## Check your understanding
A - Reproduce word for word the part of the passage on ABR17-transgenic A. thaliana starting with "It is possible" and going on through "yet tRNA-bound, CK.".
B - In the passage on ABR17-transgenic A. thaliana, what does the Conclusion name as the areas to which the transcripts modulated by pea ABR17 cDNA expression are related?

## Passage for review
______

Table 6. IPT and CKX gene expression in ABR17-transgenic A. thaliana

It is possible that the activity of neither IPT nor CKX is responsible for the increased endogenous concentrations of CKs in the ABR17-transgenic lines and the increased endogenous CKs previously reported in the ABR17-transgenic lines may be the result of tRNA degradation by the previously demonstrated RNase activity of pea ABR17 protein [8]. Thus, an increase in free cellular CK would not necessarily involve enhanced IPT or reduced CKX activity; rather it may reflect an increased access to existing, yet tRNA-bound, CK.

Conclusion

We have demonstrated that pea ABR17 cDNA expression modulates the level of a number of transcripts related to plant defense, growth and development, which may explain the observed phenotypic differences between WT and ABR17-transgenic A. thaliana. The gene expression of many transcription factors and defense responsive genes like Hsps and PDFs showed different degree and kind of response between salt treated-ABR17 transgenic and WT A. thaliana, which explains the observed enhanced germination and early seedling vigor in ABR17 transgenic lines, compared to its WT counterpart. Many of the genes exhibiting a 2-fold or higher increase in transcript abundance are known CK-responsive genes providing additional evidence of a role for CKs in ABR17 function. Furthermore, a detailed expression analysis of IPTs and CKXs revealed that the levels of these transcripts were similar in both WT and transgenic seedlings, suggesting the possibility that ABR17 modulates endogenous CKs through an, as of yet, uncharacterized mechanism including the possible degradation of tRNAs which contain CK moieties [94]. These possibilities are currently being investigated in our laboratory.

______

## Recorded data

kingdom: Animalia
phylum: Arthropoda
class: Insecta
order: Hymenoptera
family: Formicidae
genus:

______

## Results
A -
It is possible that the activity of neither IPT nor CKX is responsible for the increased endogenous concentrations of CKs in the ABR17-transgenic lines and the increased endogenous CKs previously reported in the ABR17-transgenic lines may be the result of tRNA degradation by the previously demonstrated RNase activity of pea ABR17 protein [8]. Thus, an increase in free cellular CK would not necessarily involve enhanced IPT or reduced CKX activity; rather it may reflect an increased access to existing, yet tRNA-bound, CK.

B -
- Plant defense
- Growth
- Development